No.  TASO and Air Marshal are two separate functions.  I know you like mocking what TASO brings to the table (based on what I imagine is you being on a flight or two where TASO were tasked) but since the RCAF keeps demanding more and more of them, they must be doing something right.

For Air Marshal, their mandate is on VIP Code 1 flights on CAF aircraft (read Royal Family, GG, PM...).  So there is no cross-over with what the RCMP are doing.  In fact, MP have being doing the Air Marshal role for as long as I've been in so "our" program predates the RCMP one.


----------



## PuckChaser (8 Apr 2018)

garb811 said:
			
		

> No.  TASO and Air Marshal are two separate functions.  I know you like mocking what TASO brings to the table (based on what I imagine is you being on a flight or two where TASO were tasked) but since the RCAF keeps demanding more and more of them, they must be doing something right.



Multiple flights, into some pretty nasty places that 3 people with Brownings/C7s did absolutely nothing but take up rations and oxygen. Either provide an actual section-sized element to secure the aircraft, or don't bother. These guys don't even secure the plane on layovers, just head to the hotels for beers with the aircrew.


----------



## garb811 (8 Apr 2018)

PuckChaser said:
			
		

> Multiple flights, into some pretty nasty places that 3 people with Brownings/C7s did absolutely nothing but take up rations and oxygen. Either provide an actual section-sized element to secure the aircraft, or don't bother. These guys don't even secure the plane on layovers, just head to the hotels for beers with the aircrew.


Ah,  and here I was worried that you were just talking out your butt and weren't an actual expert on FP of RCAF assets.  :

For what it's worth, even the USAF don't deploy a section as part of their equivalent program, we pretty much mirror what they are doing.


----------



## CBH99 (9 Apr 2018)

Garb811,

Mind elaborating on the TASO program and what it offers? 

Even in the MP recruiting video, it has the very short clip & title of "Air Marshal" - yet obviously, that is different than what the RCMP offers.

Without violating OPSEC of any kind, what is the primary task of the TASO program & does it overlap with what the RCMP does in any way/shape/form?


Thanks


----------



## RedcapCrusader (9 Apr 2018)

CBH99 said:
			
		

> Garb811,
> 
> Mind elaborating on the TASO program and what it offers?
> 
> ...



The RCMP Air Marshal program is provided to Canadian Air Carriers. The MP Air Marshal Detail deals with providing security to the Prime Minister and Government Officials, Dignitaries onboard GoC aircraft abroad while conducting government business.

Tactical Aircraft Security Officers fly with Military Aircraft into zones where security is inadequate, nonexistent, or unknown. They provide security to the Aircraft, the Aircrew, assist with maintaining passenger discipline and providing additional security for detainee transports. They protect the aircraft from sabotage, attack, and prevent stowaways. TASO are a combat function, something the RCMP don't do.


----------



## RedcapCrusader (9 Apr 2018)

PuckChaser said:
			
		

> Multiple flights, into some pretty nasty places that 3 people with Brownings/C7s did absolutely nothing but take up rations and oxygen. Either provide an actual section-sized element to secure the aircraft, or don't bother. These guys don't even secure the plane on layovers, just head to the hotels for beers with the aircrew.

■ Prompt 1:
Summarize the forum thread on the TASO and Air Marshal roles in two sentences.
■ Prompt 2:
Transcribe the stretch of the forum thread on the TASO and Air Marshal roles from "The RCMP Air" through "conducting government business.".
■ Prompt 3:
Go on with the forum thread on the TASO and Air Marshal roles from the point at which it stops.

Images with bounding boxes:
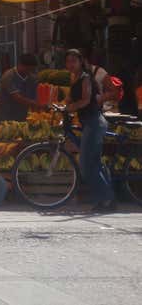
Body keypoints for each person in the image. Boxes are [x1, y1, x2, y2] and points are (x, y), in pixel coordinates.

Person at [64, 49, 115, 212]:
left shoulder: (85, 78)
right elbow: (71, 98)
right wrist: (63, 105)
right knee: (95, 163)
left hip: (94, 122)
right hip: (89, 122)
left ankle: (106, 199)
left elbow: (86, 100)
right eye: (68, 61)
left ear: (81, 62)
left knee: (86, 164)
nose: (70, 64)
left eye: (74, 61)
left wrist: (70, 107)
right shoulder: (74, 78)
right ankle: (106, 200)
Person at [0, 53, 41, 123]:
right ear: (20, 65)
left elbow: (35, 95)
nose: (30, 72)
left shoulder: (32, 78)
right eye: (28, 69)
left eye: (32, 69)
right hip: (7, 115)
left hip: (23, 115)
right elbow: (17, 97)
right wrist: (35, 104)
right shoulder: (8, 76)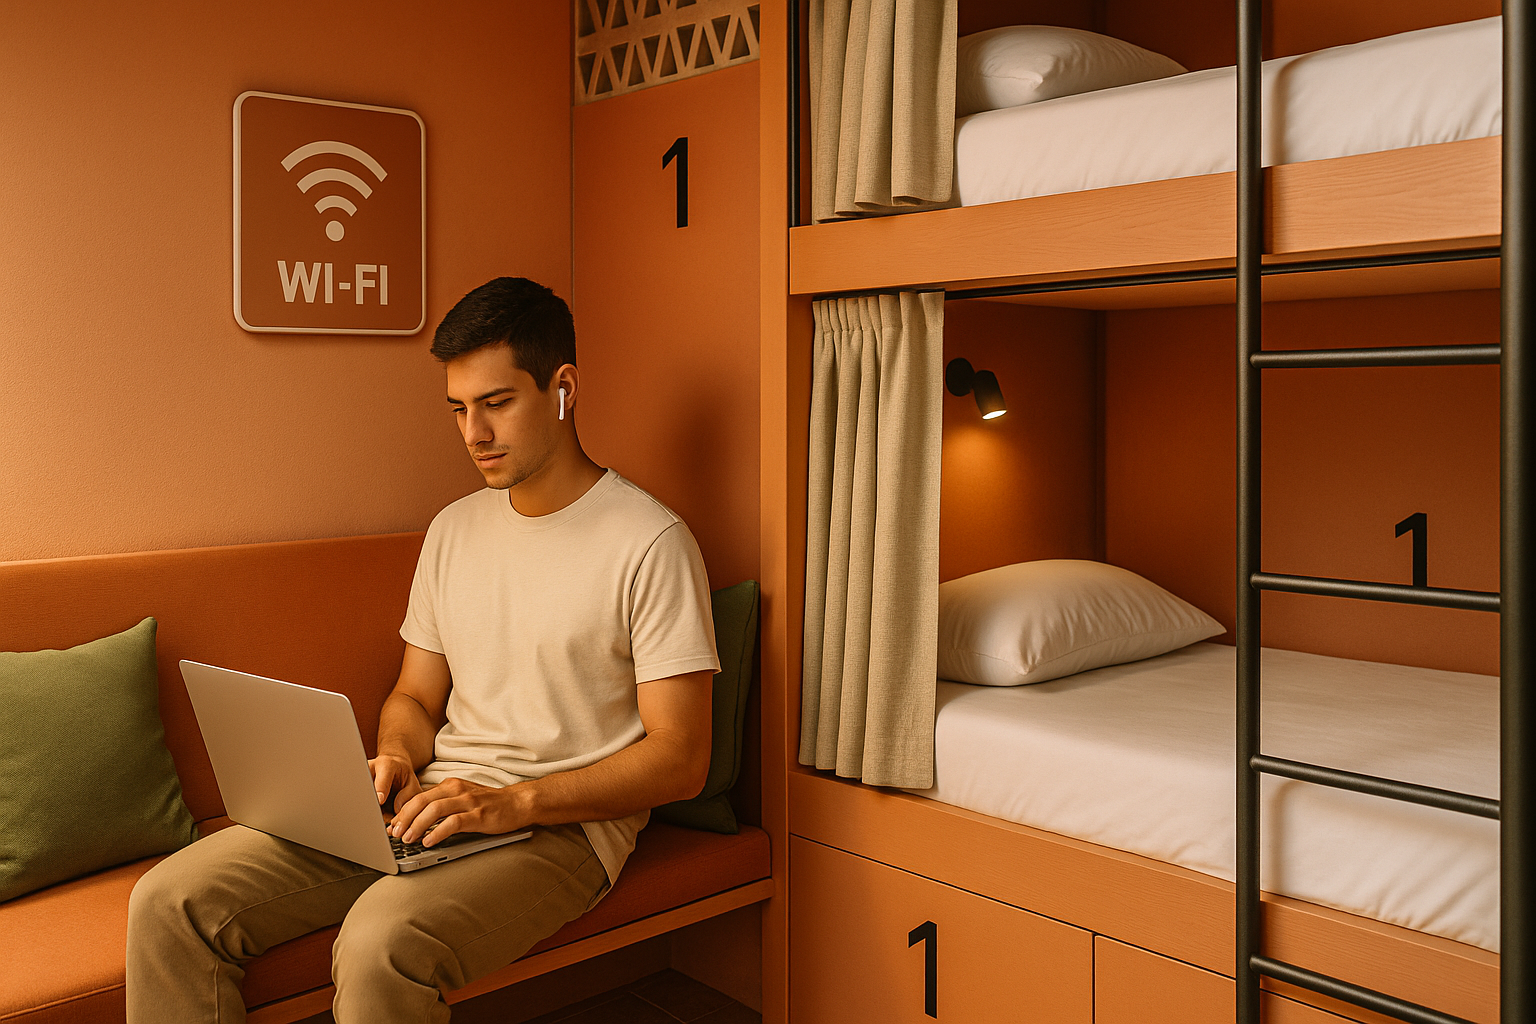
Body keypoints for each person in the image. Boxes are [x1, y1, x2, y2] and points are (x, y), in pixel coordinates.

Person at [126, 277, 719, 1024]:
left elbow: (681, 757)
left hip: (561, 831)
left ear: (563, 388)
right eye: (459, 409)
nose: (474, 433)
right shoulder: (454, 530)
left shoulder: (650, 543)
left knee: (379, 943)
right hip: (432, 804)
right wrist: (399, 758)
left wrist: (512, 802)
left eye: (497, 403)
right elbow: (414, 698)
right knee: (168, 900)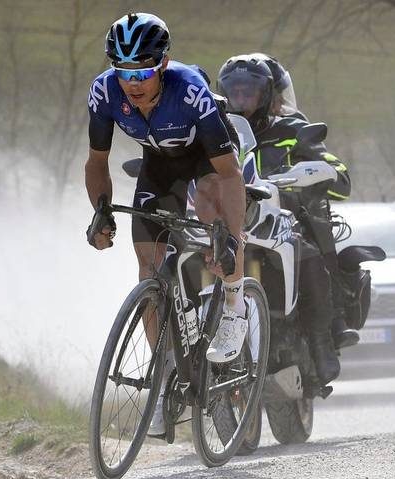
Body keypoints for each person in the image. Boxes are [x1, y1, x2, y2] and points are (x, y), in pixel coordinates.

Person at [85, 13, 248, 436]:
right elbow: (97, 161)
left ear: (161, 64)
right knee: (148, 266)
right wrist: (101, 210)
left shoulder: (190, 90)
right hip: (160, 164)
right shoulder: (104, 93)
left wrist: (230, 237)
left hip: (209, 158)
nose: (132, 82)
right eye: (123, 71)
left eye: (141, 71)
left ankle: (235, 306)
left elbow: (230, 175)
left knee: (215, 214)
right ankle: (164, 376)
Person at [216, 54, 350, 384]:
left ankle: (320, 342)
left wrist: (317, 174)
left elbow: (341, 177)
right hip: (229, 222)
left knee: (307, 252)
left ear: (268, 97)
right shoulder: (216, 131)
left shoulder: (294, 131)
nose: (242, 100)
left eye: (250, 93)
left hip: (284, 221)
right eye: (236, 93)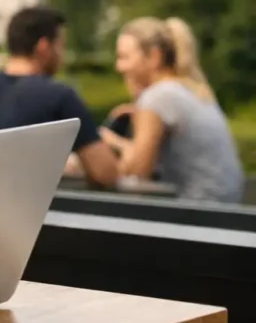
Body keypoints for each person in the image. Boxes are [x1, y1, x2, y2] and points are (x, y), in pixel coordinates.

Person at [0, 6, 118, 187]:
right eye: (60, 46)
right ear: (43, 47)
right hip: (33, 213)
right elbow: (105, 173)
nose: (62, 55)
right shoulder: (59, 97)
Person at [103, 17, 243, 203]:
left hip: (196, 217)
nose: (119, 67)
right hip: (228, 211)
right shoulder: (191, 89)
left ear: (154, 57)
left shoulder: (157, 97)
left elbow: (137, 175)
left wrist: (112, 142)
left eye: (125, 57)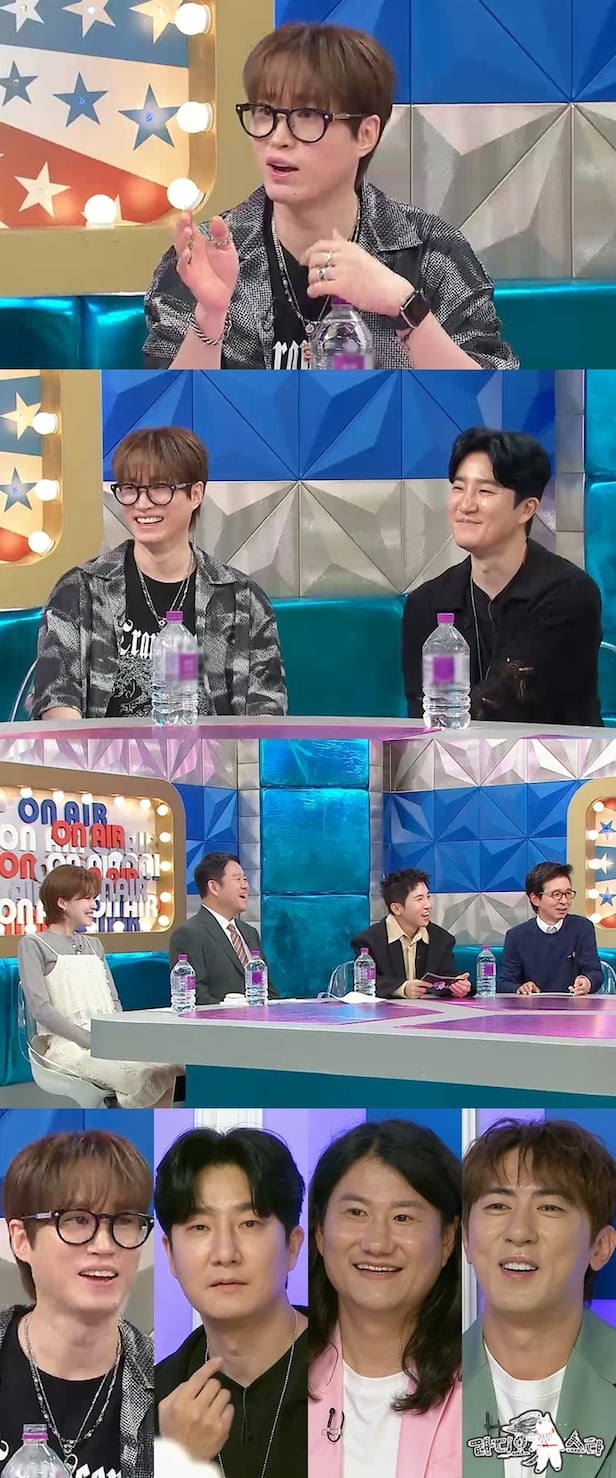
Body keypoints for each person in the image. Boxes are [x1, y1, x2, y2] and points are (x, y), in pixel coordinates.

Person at [143, 23, 518, 372]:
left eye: (307, 115)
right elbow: (167, 410)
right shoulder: (204, 257)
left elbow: (488, 401)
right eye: (265, 112)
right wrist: (210, 315)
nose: (278, 138)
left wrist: (404, 306)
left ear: (366, 134)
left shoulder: (431, 252)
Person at [31, 425, 287, 720]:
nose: (142, 504)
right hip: (103, 752)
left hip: (214, 751)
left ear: (195, 494)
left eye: (159, 488)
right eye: (130, 489)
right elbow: (56, 701)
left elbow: (266, 712)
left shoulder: (242, 599)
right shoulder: (79, 590)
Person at [402, 428, 602, 725]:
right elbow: (425, 715)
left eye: (485, 491)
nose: (466, 505)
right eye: (459, 488)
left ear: (526, 509)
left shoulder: (570, 594)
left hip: (554, 754)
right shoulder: (427, 604)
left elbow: (513, 702)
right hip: (451, 755)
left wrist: (451, 717)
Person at [462, 1116, 616, 1477]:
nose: (519, 1231)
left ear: (600, 1247)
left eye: (550, 1207)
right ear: (466, 1239)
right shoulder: (415, 1388)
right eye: (498, 1205)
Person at [309, 1118, 462, 1478]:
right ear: (320, 1232)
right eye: (356, 1213)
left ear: (447, 1239)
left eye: (403, 1217)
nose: (377, 1243)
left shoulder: (491, 1388)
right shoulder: (281, 1375)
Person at [0, 1127, 154, 1477]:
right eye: (78, 1220)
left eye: (124, 1221)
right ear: (21, 1240)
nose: (104, 1245)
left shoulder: (166, 1381)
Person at [154, 1126, 308, 1478]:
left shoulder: (352, 1375)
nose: (225, 1253)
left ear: (292, 1246)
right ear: (170, 1254)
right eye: (199, 1227)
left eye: (249, 1223)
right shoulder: (150, 1400)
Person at [18, 863, 178, 1106]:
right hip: (68, 1045)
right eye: (86, 898)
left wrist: (117, 1036)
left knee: (168, 1066)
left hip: (107, 1038)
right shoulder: (33, 944)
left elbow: (113, 1000)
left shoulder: (94, 945)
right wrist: (89, 1039)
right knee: (140, 1076)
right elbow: (40, 1008)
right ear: (62, 903)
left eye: (94, 898)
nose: (94, 905)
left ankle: (154, 1125)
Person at [169, 852, 278, 1004]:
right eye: (237, 879)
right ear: (214, 887)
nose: (245, 886)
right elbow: (197, 997)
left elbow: (267, 989)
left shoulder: (249, 932)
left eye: (245, 879)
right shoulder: (189, 933)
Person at [350, 868, 471, 999]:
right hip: (385, 1011)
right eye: (419, 899)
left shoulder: (441, 939)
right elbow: (364, 982)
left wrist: (457, 987)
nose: (428, 905)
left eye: (428, 897)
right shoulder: (369, 941)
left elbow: (447, 976)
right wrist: (403, 988)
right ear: (396, 908)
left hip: (429, 1010)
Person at [498, 862, 603, 996]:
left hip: (574, 1006)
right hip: (532, 1007)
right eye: (556, 894)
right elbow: (505, 982)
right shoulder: (516, 936)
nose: (564, 901)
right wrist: (520, 988)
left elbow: (595, 973)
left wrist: (587, 981)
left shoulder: (582, 928)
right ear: (535, 899)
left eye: (568, 893)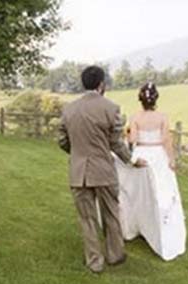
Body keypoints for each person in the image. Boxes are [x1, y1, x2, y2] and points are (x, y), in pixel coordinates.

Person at [58, 66, 146, 273]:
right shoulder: (111, 108)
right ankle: (115, 256)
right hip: (104, 171)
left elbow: (62, 140)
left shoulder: (69, 109)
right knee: (111, 214)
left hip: (78, 171)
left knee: (87, 219)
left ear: (83, 83)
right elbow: (115, 143)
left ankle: (94, 261)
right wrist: (131, 161)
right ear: (101, 84)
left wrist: (77, 152)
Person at [114, 82, 186, 261]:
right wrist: (171, 159)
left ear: (141, 100)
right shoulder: (162, 117)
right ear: (155, 99)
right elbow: (166, 140)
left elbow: (132, 139)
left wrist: (128, 133)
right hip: (158, 156)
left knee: (141, 193)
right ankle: (161, 229)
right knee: (162, 191)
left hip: (142, 155)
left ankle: (139, 225)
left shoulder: (135, 117)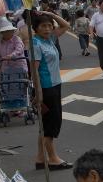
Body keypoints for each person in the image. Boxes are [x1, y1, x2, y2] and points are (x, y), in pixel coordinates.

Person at [23, 10, 72, 170]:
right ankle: (53, 158)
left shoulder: (49, 39)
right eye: (43, 26)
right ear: (36, 28)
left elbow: (66, 25)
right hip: (46, 88)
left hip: (55, 85)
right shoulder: (36, 44)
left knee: (45, 125)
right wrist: (39, 93)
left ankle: (40, 158)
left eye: (49, 26)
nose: (47, 29)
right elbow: (34, 70)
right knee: (51, 124)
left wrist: (49, 13)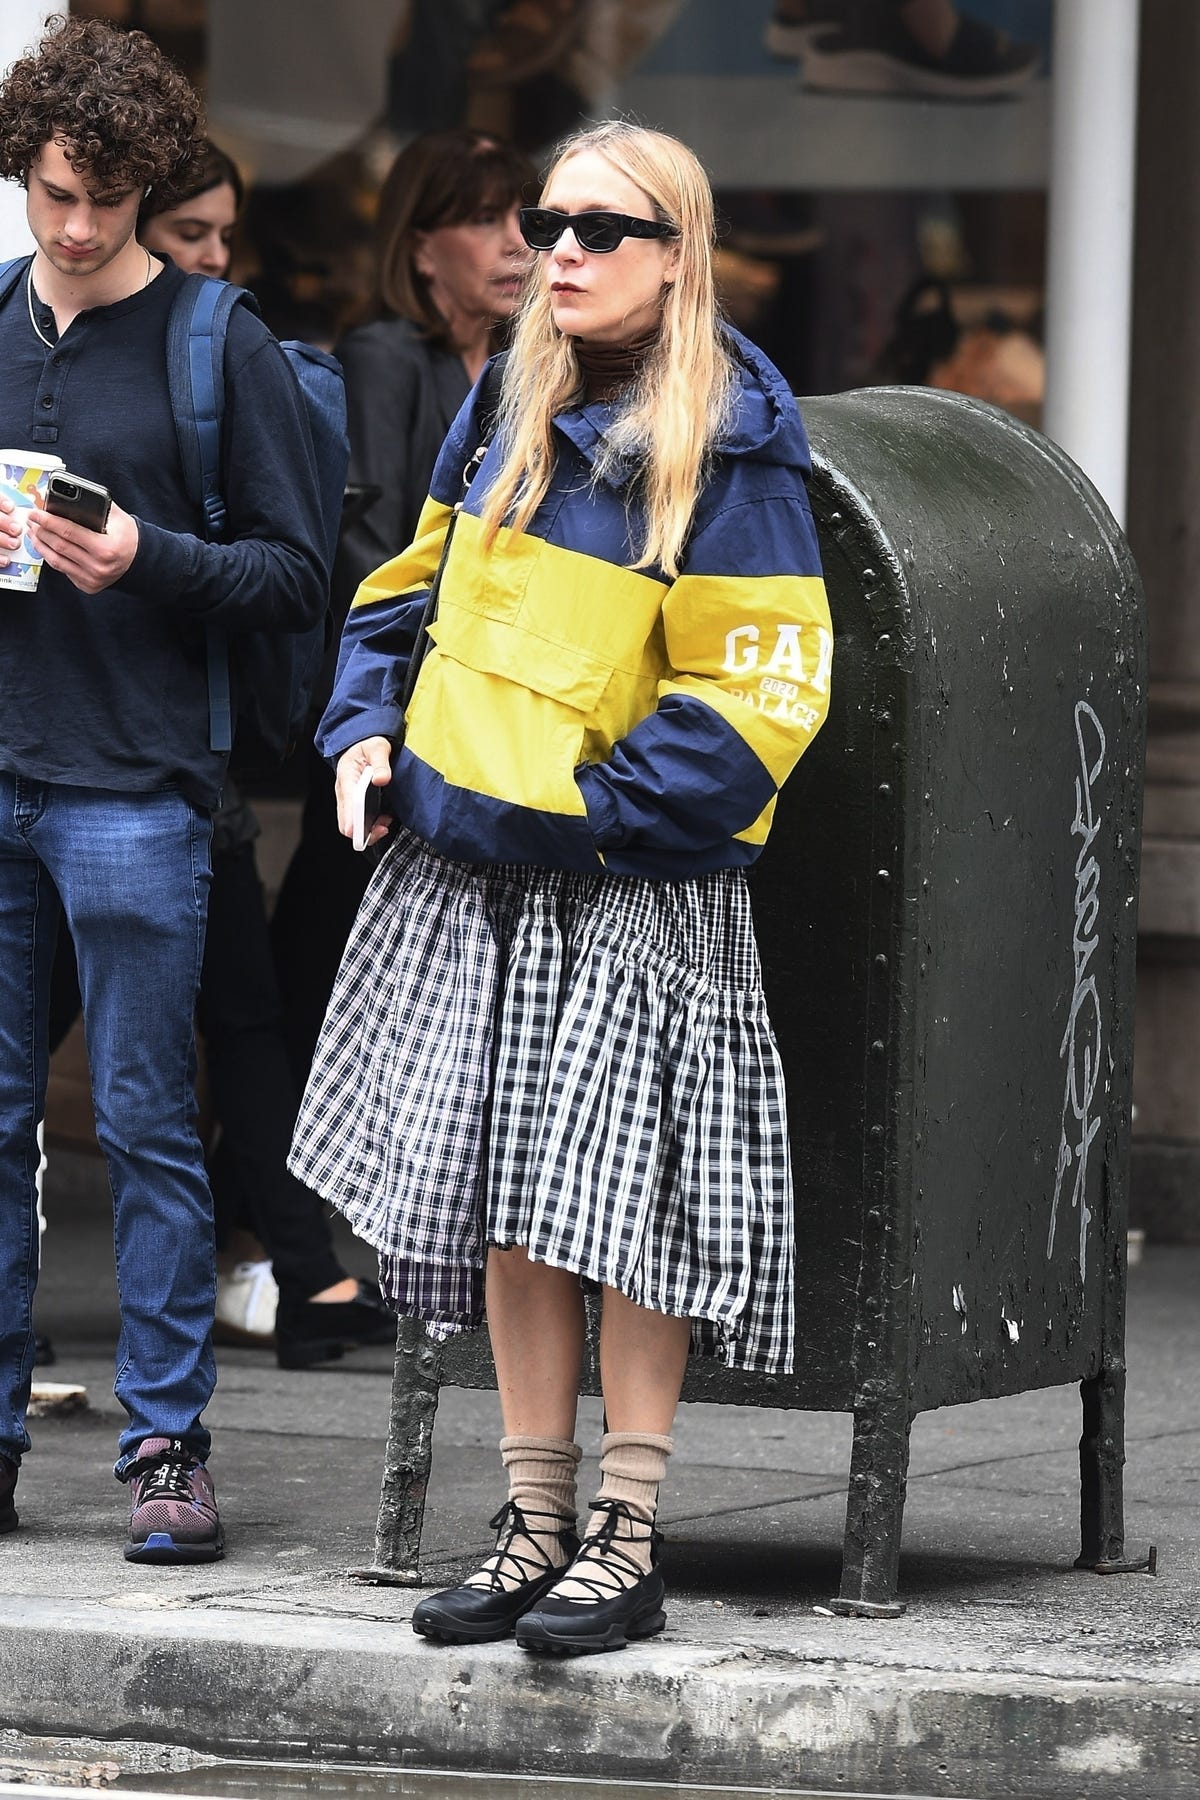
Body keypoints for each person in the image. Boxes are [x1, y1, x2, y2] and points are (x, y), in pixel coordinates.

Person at [289, 121, 833, 1653]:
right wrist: (361, 734)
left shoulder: (730, 432)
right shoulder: (507, 399)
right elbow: (402, 593)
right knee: (521, 1210)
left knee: (630, 1218)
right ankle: (534, 1522)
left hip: (627, 888)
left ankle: (627, 1535)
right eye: (550, 221)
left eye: (606, 228)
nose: (564, 250)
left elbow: (769, 684)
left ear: (680, 255)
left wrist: (595, 813)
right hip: (476, 876)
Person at [0, 17, 326, 1559]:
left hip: (139, 786)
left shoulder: (217, 342)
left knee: (143, 1122)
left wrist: (150, 556)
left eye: (109, 201)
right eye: (58, 193)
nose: (78, 229)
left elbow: (293, 575)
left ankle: (164, 1450)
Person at [135, 143, 396, 1371]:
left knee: (238, 1010)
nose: (214, 257)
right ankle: (296, 1269)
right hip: (93, 751)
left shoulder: (225, 351)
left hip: (197, 749)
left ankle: (295, 1270)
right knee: (204, 1020)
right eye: (190, 231)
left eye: (223, 232)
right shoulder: (104, 344)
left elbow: (293, 570)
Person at [271, 128, 535, 1093]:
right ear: (419, 247)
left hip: (474, 720)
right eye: (480, 219)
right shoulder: (385, 354)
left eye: (522, 216)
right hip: (384, 713)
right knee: (327, 943)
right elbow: (372, 549)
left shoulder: (522, 370)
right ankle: (271, 1218)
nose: (517, 241)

■ Answer box 1:
Participants distinguish Tactical Aircraft Security Officers (TASO) from Air Marshal duties: the MP Air Marshal detail secures the Prime Minister, government officials and dignitaries aboard government aircraft abroad, while the RCMP Air Marshal program serves Canadian air carriers. TASO fly with military aircraft into zones where security is inadequate, nonexistent or unknown to protect the aircraft and aircrew, though one participant dismisses their value on such flights and another replies that the USAF does not deploy a section for its equivalent program either.

■ Answer box 2:
The RCMP Air Marshal program is provided to Canadian Air Carriers. The MP Air Marshal Detail deals with providing security to the Prime Minister and Government Officials, Dignitaries onboard GoC aircraft abroad while conducting government business.

■ Answer box 3:
Funny, I don't remember securing an aircraft on a layover where there is adequate security being part of our job.

In hot zones, sure. I've slept on the cargo deck many times in nasty places, between standing out on the airfield in FFO when the temp breaks 45°C and the aircrew were the ones in hotels.

Not sure what you're on about, but just because you met a couple of morons, does not mean our function is useless. The Aircrew sure appreciate us.


----------



## garb811 (9 Apr 2018)

CBH99 said:
			
		

> Garb811,
> 
> Mind elaborating on the TASO program and what it offers?
> 
> ...


In addition to what LunchMeat has stated ref TASO, for the actual Air Marshall program, I would expect much of it is similar, if not the same, as what RCMP do with regard to TTPs anyway.  There are some marked differences in who is on the aircraft (general public vs pre-screened and selected individuals) but at the end of the day, the ultimate response is deadly force in a pressurized tube at 35,000 feet...


----------



## dapaterson (9 Apr 2018)

garb811 said:
			
		

> ... but at the end of the day, the ultimate response is deadly force in a pressurized tube at 35,000 feet...



https://en.wikipedia.org/wiki/Air_Force_One_(film)


----------



## CBH99 (10 Apr 2018)

Thanks for the clarification guys.

I always wondered about the use of 9mm bullets or bigger, in a deadly use of force incident on an airliner.  Even if you hit your target 100% of the time, there is always the chance of the round exiting the target, and not always in the direction the bullet was traveling before it hit the target.

I always thought rubber bullets would make more sense, or some other sort of technology that - Heaven forbid - it hit a window, it didn't doom an entire aircraft worth of people to a sudden & violent death.


----------



## SeaKingTacco (10 Apr 2018)

CBH99 said:
			
		

> Thanks for the clarification guys.
> 
> I always wondered about the use of 9mm bullets or bigger, in a deadly use of force incident on an airliner.  Even if you hit your target 100% of the time, there is always the chance of the round exiting the target, and not always in the direction the bullet was traveling before it hit the target.
> 
> I always thought rubber bullets would make more sense, or some other sort of technology that - Heaven forbid - it hit a window, it didn't doom an entire aircraft worth of people to a sudden & violent death.



Are you basing your post on what you have seen in Hollywood movies, or the actual physics of a depressurization?

I have done more than one chamber run in my career where we went from 10,000ft cabin altitude to over 20,000ft, nearly instantly. I lived, every single time.  :nod:


----------



## CBH99 (10 Apr 2018)

To be honest, my 'imagined scenario' is probably based more on the Hollywood version than the physics.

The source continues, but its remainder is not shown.